Additionally, Hong Kong has also had the COVID-19 pandemic to contend with, and although the city has recorded only 12,000 cases with 200 people dead, strict quarantine measures remain.

British visa

An offer of citizenship made by Britain for millions of Hong Kong residents has contributed to thousands leaving, the data suggests.

Following activation of the security law, the British Government announced it would extend the rights of British National Overseas, or BNO, passport holders in Hong Kong, with nearly 3 million residents eligible. The scheme allows Hong Kong residents born before 1997 a “pathway to citizenship” after five years.

An assessment by the British Government estimated that by 2026 up to 300,000 could apply to emigrate, with 34,000 having already applied between January and March.

One Hong Kong resident told VOA that she recently relocated to Taiwan but there is the BNO option, too.

Jenny, which isn’t her real name, said she was arrested during the protests in 2019 and decided to leave Hong Kong last July, fearing jail.

“I’m not sure whether I would get a fair trial or not,” she said.

Hong Kong’s Security Bureau recently told VOA in an email that people were not being targeted based on their political or professional affiliation.

“Any law enforcement actions taken by Hong Kong law enforcement agencies are based on evidence, strictly according to the law, for the acts of the persons or entities concerned, and have nothing to do with their political stance, background or occupation. It would be contrary to the rule of law to suggest that people or entities of certain sectors or professions could be above the law,” the bureau said.

Activists self-exiled

Dozens of lawmakers and activists are facing jail under the security law in Hong Kong, but several managed to flee overseas.

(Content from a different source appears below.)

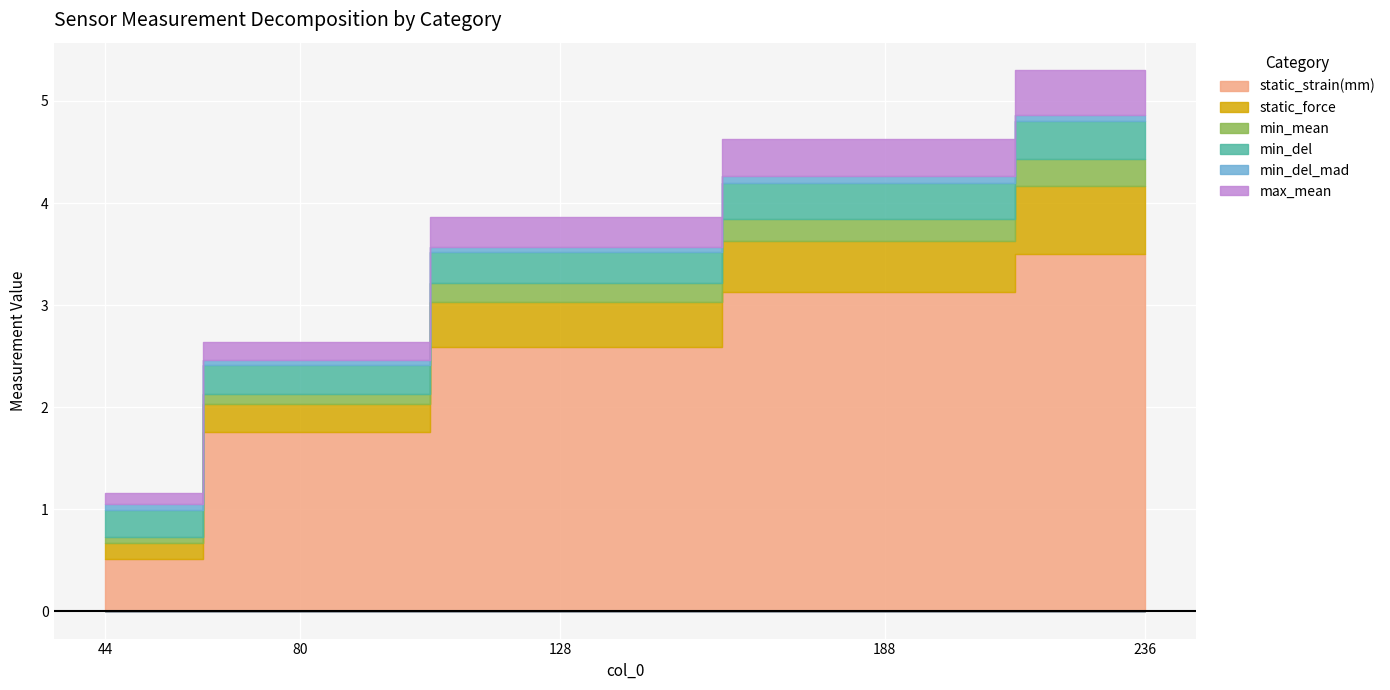

What is the total value across all series at 188?

4.6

Ted Hui, a former lawmaker in Hong Kong’s mini-parliament, the Legislative Council, left for Australia in late 2020. He was facing nine charges and believes he was being investigated under the security law.

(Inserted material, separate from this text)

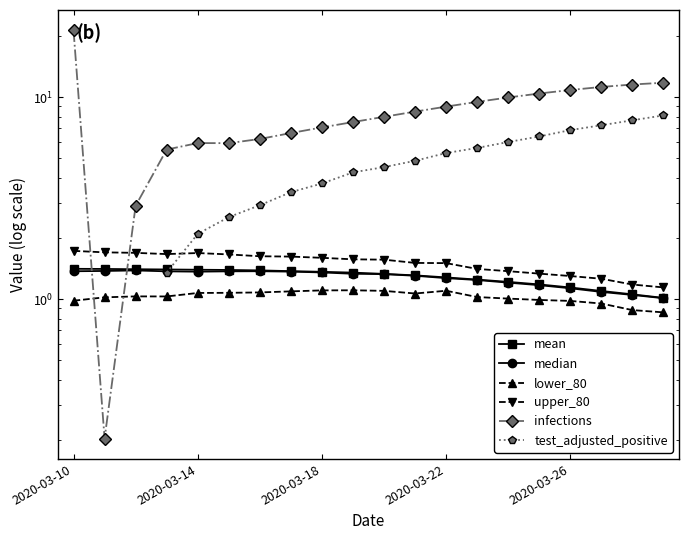

In median, how many points are lower than both neighbors (excluding endpoints)?

1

“In the past year, I think the intensity is getting stronger and stronger and level of enforcement. It’s no doubt to me now, a year after the introduction of the NSL, 100% it is the death of one country two systems, a total collapse of Hong Kong’s freedoms. Not any autonomy at all,” Hui told VOA in June.

Teachers’ union disbanded

The political climate in Hong Kong has also pressured civil society groups into closing. Last week the Civil Human Rights Front disbanded. The group was responsible for some of Hong Kong’s largest-ever street protests.

Hong Kong’s Professional Teachers’ Union also disbanded earlier this month after the government cut ties with the union and accused it of spreading anti-Beijing and anti-government sentiment.

The education sector has come under scrutiny ever since the security law was passed, and Hong Kong schools were ordered to remove materials that may violate the legislation.

One teacher, who requested anonymity fearing retaliation, told VOA that there are concerns that “investigations” could be launched if umbrellas were used during practical activities in the classroom. Umbrellas were deployed by protesters during street protests and became symbolic during the pro-democracy movement.

Another teacher quit their role at the Chinese University of Hong Kong citing self-censorship fears and being misreported if discussing texts such as George Orwell.

“I stopped at the university because I felt there’s no way that we’d be able to have the kind of in-class discussions we used before the national security law,” the teacher told VOA.